> PAGE EXCERPT
• • • • •
1

My question is around the cosmosDB trigger for functions. We are exploring the best way to trigger our functions. Our original idea was to trigger it by pushing messages into a service bus and have the functions instantiate from a service bus trigger. We know that When we trigger a function via Service bus or queue, if the function execution fails for any reason, the messages goes back into the queue after expiration of the lock period. This is suits our usecase but a premium service bus is fairly expensive (600$ pm).

I was wondering what happens when we have a CosmosDB trigger instead? In this case, if the function fails (lets say during an unhandled exception), is the trigger lost or is there some way to manage a re-trigger? How can we manage retries and failure scenarios?
• • • • •
> MATERIAL SHOWN

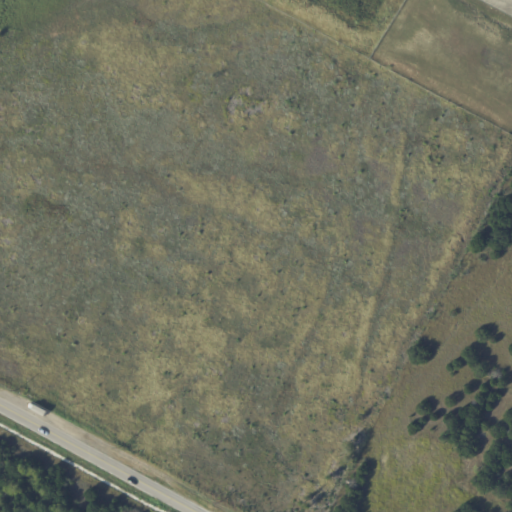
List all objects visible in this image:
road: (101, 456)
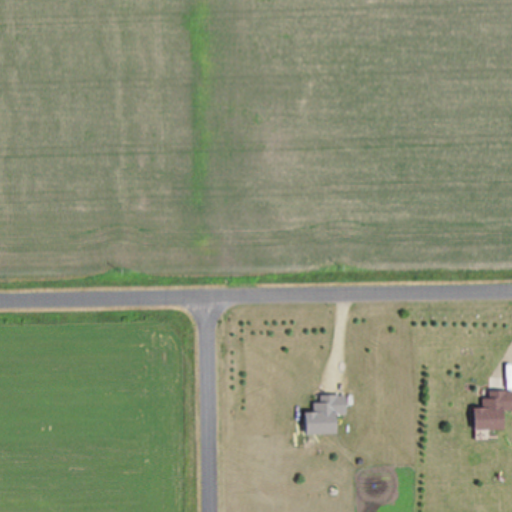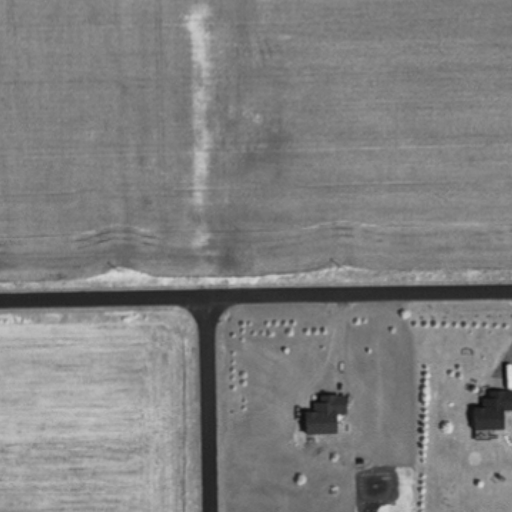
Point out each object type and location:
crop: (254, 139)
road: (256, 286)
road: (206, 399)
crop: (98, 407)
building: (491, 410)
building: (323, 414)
• • • • •
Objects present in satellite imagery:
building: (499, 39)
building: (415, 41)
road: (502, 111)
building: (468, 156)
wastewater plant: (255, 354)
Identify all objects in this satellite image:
• • • • •
> DIRECTIVES
**1.** Rename "messages" to "events" in the stretch of the CosmosDB trigger question from "My question is" through "expensive (600$ pm).", and write out that passage again.
**2.** Write what comes next in the CosmosDB trigger question, picking up after its last sentence.
The data shown here comes from a separate source.

> ANSWERS TO THE EXERCISES
**1.**
My question is around the cosmosDB trigger for functions. We are exploring the best way to trigger our functions. Our original idea was to trigger it by pushing events into a service bus and have the functions instantiate from a service bus trigger. We know that When we trigger a function via Service bus or queue, if the function execution fails for any reason, the events goes back into the queue after expiration of the lock period. This is suits our usecase but a premium service bus is fairly expensive (600$ pm).

**2.**
Anupam Chand
  • 2,209
  • 1
  • 5
  • 14

3 Answers3

2

The Azure Functions trigger for Cosmos DB uses the Change Feed Processor Library internally underneath. The docs about its error handling state:

To prevent your change feed processor from getting "stuck" continuously retrying the same batch of changes, you should add logic in your delegate code to write documents, upon exception, to a dead-letter queue. This design ensures that you can keep track of unprocessed changes while still being able to continue to process future changes. The dead-letter queue might be another Cosmos container. The exact data store does not matter, simply that the unprocessed changes are persisted.

The takeaway is that the Change Feed itself doesn't keep any state about processing errors -- that's up to you as the consumer. A better pattern is to pair this with a queue like Service Bus which provides dead-lettering for reliable error handling. One pattern is to have a dedicated function to read the Cosmos change feed (using the Cosmos trigger) which simply inserts interesting events into a queue to trigger other functions to process reliably.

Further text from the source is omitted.